WORK REQUIRED:
Answer these questions using the text on intangible drilling costs.
1. What percentage of the IDCs on productive wells must an integrated oil company that has elected to expense IDCs capitalize?
2. The election to deduct IDCs applies only to IDCs associated with what kind of properties?
3. Under generally applicable accounting principles, over what period would these costs be recovered?

EXTRACT PROVIDED:
◆ ◆ ◆ ◆ ◆ ◆ ◆
If a taxpayer elects to expense IDCs, the amount of the IDCs is deductible as an expense in the taxable year the cost is paid or incurred. Generally, IDCs that a taxpayer elects to capitalize may be recovered through depletion or depreciation, as appropriate; or in the case of a nonproductive well ("dry hole"), the operator may elect to deduct the costs. In the case of an integrated oil company (i.e., a company that engages, either directly or through a related enterprise, in substantial retailing or refining activities) that has elected to expense IDCs, 30 percent of the IDCs on productive wells must be capitalized and amortized over a 60-month period.11
A taxpayer that has elected to deduct IDCs may, nevertheless, elect to capitalize and amortize certain IDCs over a 60-month period beginning with the month the expenditure was paid or incurred. This rule applies on an expenditure-by-expenditure basis; that is, for any particular taxable year, a taxpayer may deduct some portion of its IDCs and capitalize the rest under this provision. This allows the taxpayer to reduce or eliminate IDC adjustments or preferences under the alternative minimum tax.
The election to deduct IDCs applies only to those IDCs associated with domestic properties.12 For this purpose, the United States includes certain wells drilled offshore.13
Intangible drilling costs are a major portion of the costs necessary to locate and develop oil and gas reserves. Because the benefits obtained from these expenditures are of value throughout the life of the project, these costs would be capitalized and recovered over the period of production under generally applicable accounting principles.
◆ ◆ ◆ ◆ ◆ ◆ ◆
INFORMATION PROVIDED:

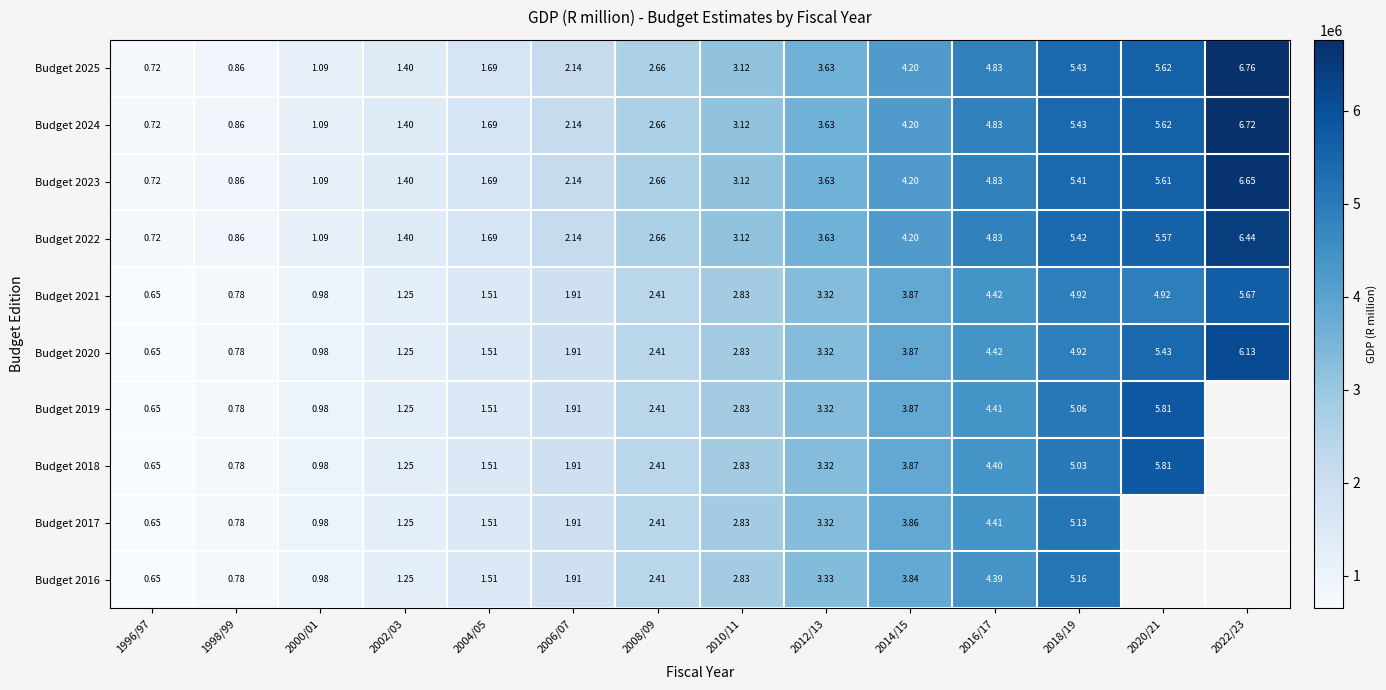

Is the value of Budget 2025 at 2018/19 greater than the value of Budget 2020 at 2000/01?

Yes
◆ ◆ ◆ ◆ ◆ ◆ ◆
SOLUTION FOR THIS PROBLEM:
1. 30 percent, amortized over a 60-month period.
2. Domestic properties.
3. The period of production.